South City Confessions: Find yourself a wife who just gets you
Rachel took care of me last night. She's taken care of me for 23 years.
Around 1 p.m. yesterday, I hit a brick wall. Figuratively, mind you, but it was fierce and seemed to place me in a fog of inaction for the next few hours. Have you ever felt a wave of energy all morning and past lunch, but then the brakes are hit, and you’re not sure what hit you? I lived there last night. It was as if Mike Tyson were waiting for me outside the warehouse lunchroom door to throw a stiff jab at my jawline.
My eyes went from weary to hazy, my energy dropped from three cups of Dan to decaf-laden misdirection, and the rest of the workday was an uphill battle. According to my smartwatch, I only closed two rings yesterday due to this inactive evening. Imagine a tiny piece of technology telling you that you’re a lazy piece of shit.
Once this happens, bad shit starts to roll near you. Every weekday after work, I go to pick up my son from his friend’s house. He goes there after school to hang out, and I swing by around four to pick him up. Right when I pulled up, the urge to take a gigantic piss swept over me. Tired, needing to pee, and about to blow a gasket, I knocked on the door to no avail. The kids inside the house had a combined age of 26 maybe, but their hearing is already crap. Go figure.
________________________
* Exercise A
Translate this sentence from the South City Confessions essay into Spanish: "Every weekday after work, I go to pick up my son from his friend's house."
* Exercise B
Answer these questions using the South City Confessions essay:
(i) For how many years has Rachel taken care of the writer?
(ii) Around what time of day did the writer hit a brick wall?
(iii) Around what time does the writer swing by to pick up the son?
* Exercise C
List every number that appears in the South City Confessions essay, whether written in figures or in words.

* Data to examine
________________________
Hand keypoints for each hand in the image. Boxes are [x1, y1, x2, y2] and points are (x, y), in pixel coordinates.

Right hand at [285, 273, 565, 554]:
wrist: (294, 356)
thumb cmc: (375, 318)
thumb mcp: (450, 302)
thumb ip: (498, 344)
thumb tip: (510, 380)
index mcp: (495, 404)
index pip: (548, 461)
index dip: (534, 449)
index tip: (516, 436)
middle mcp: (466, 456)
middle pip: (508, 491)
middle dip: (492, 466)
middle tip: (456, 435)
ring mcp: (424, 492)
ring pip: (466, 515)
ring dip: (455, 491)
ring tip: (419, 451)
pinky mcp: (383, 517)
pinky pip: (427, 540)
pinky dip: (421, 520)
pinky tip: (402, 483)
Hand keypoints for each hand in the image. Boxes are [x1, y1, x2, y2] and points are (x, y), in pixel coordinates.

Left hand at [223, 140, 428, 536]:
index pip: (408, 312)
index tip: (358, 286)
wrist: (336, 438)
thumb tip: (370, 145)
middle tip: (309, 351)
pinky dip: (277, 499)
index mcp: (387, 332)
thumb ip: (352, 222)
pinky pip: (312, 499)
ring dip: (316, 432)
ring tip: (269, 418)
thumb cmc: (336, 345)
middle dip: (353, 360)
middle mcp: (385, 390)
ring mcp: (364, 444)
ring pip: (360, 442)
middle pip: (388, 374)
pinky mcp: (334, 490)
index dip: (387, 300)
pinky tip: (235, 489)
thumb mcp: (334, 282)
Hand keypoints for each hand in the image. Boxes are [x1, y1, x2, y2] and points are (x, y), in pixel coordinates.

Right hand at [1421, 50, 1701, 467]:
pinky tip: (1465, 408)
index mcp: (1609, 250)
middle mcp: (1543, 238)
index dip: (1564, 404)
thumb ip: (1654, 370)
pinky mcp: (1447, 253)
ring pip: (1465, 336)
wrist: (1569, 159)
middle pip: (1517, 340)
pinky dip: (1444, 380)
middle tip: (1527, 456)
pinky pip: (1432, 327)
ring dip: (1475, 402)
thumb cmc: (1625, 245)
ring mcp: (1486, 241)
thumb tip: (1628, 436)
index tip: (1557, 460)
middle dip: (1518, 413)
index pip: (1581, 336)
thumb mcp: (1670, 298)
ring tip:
________________________
* Expected answer A
Todos los días entre semana, después del trabajo, voy a recoger a mi hijo a la casa de su amigo.

* Expected answer B
(i) 23 years
(ii) Around 1 p.m.
(iii) Around four

* Expected answer C
23, 1, three, two, four, 26